Soon there will likely be new federal rules governing the confidentiality of health information itself, including health information obtained for research purposes. Pursuant to the Health Insurance Portability and Accountability Act, or HIPAA, the Department of Health and Human Services passed proposed privacy regulations in November 1999 (the privacy rule), that would govern the protection of electronically maintained or transmitted individually identifiable health information (this is called protected health information, or PHI. in the privacy rule). These regulations are expected to be finalized this fall. This article describes how the common rule requirement would change under the proposed privacy rule.The privacy rule will govern when PHI can be used or disclosed, including for medical research, by providers, such as hospitals, nursing homes, labs and physicians; health plans; and "clearinghouses" (known as covered entities under the rule).
Some of the privacy rule's fundamental changes affecting research include:
- Unlike the common rule, the privacy rule will protect all information used in research, whether the research is federally funded or not (the common rule protects information in federally funded research only).
- The privacy rule will govern the covered entity disclosing the information to a researcher or other entity, whereas the common rule governs the receipt or redisclosure of the information by the researcher. The researcher will be directly governed by the privacy rule only if the researcher is also a "provider" and thus a covered entity; otherwise it will be treated as a business partner of covered entities that have supplied it with such information. If a business partner, the researcher will have to enter into an agreement with the providers that are disclosing such information to the researcher to protect the PHI to the same degree as the providers do under the privacy rule.
- Generally the privacy rule requires specific authorization from the patient for use or disclosure of PHI unless such use or disclosure is for treatment, payment, or healthcare operations purposes.

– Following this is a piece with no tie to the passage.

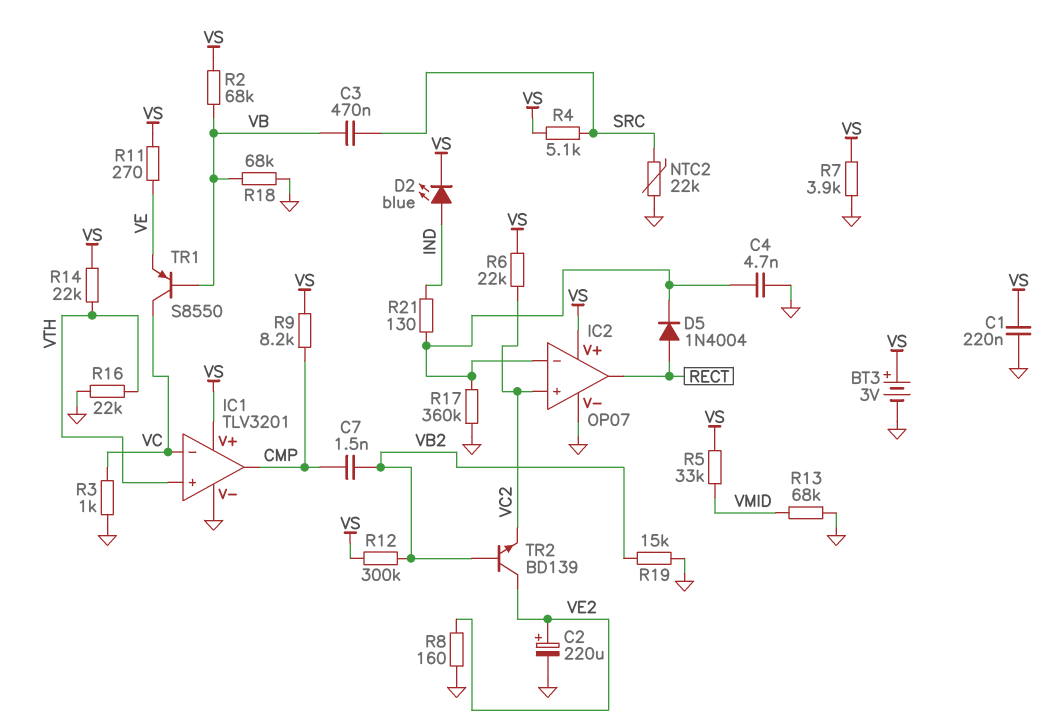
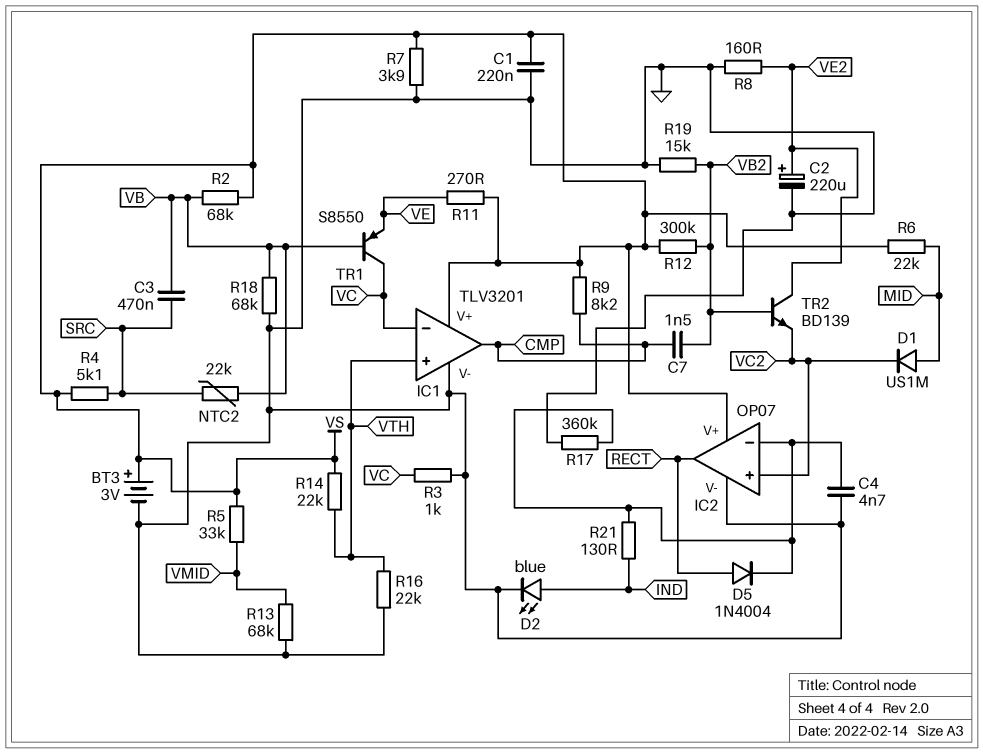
D1: none -> diode US1M (A MID, K VC2)
D2: LED blue (A IND, K VS) -> LED blue (A IND, K GND)
NTC2: 22k (GND, SRC) -> 22k (SRC, VB)
R6: 22k (VC2, VS) -> 22k (MID, VS)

- If the information is not being used or disclosed to the researcher for treatment purposes, then specific individual authorization of the patient is required unless such authorization is waived by an IRB or a privacy board (a new concept for those entities without IRBs, for example, if the research is not federally funded). The requirements for waiver of individual authorization under the privacy rule are different in some significant respects than the requirements for waiver of informed consent. The privacy rule requires that eight criteria be met before the IRB or PB can authorize waiver of the individual authorization requirement (the first four are taken from the common rule requirements for waiver of informed consent):
- Use/disclosure of the PHI involves only minimum risk to the subject
- The waiver will not adversely affect rights and welfare of the subjects of the research
- The research would be impracticable to conduct without the waiver
- When appropriate, subjects will be given additional pertinent information after participation
- The research could not practicably be conducted without access to and use of the protected health information
- The research is important enough to outweigh the privacy intrusion
- The researcher has an adequate plan to protect identifiers from improper use/disclosure
- The researcher has adequate plan to destroy identifiers at earliest opportunity unless health or research justifies retaining such identifiers
Thus, researchers may need to meet the requirements of both the common rule and the privacy rule, and obtain both informed consent and individual authorization from the patients or waivers meeting the requirements of both rules. Of course, if the information is de-identified pursuant to the privacy rule, then the privacy rule requirements do not apply (a somewhat similar provision is also found in the common rule). The same is true if the PHI is not maintained or transmitted electronically. The amount of research being conducted should not decrease as a result of the privacy rule, however, since the privacy rule adds administrative obligations that are somewhat minimal for federally funded research and broader for non-federally funded research.
Jackie Huchenski is a Partner with Moses & Singer LLP. She is the chair of the Healthcare Group and a co-chair of the eHealth Practice. Linda Abdel-Malek is an Associate in the Healthcare Group.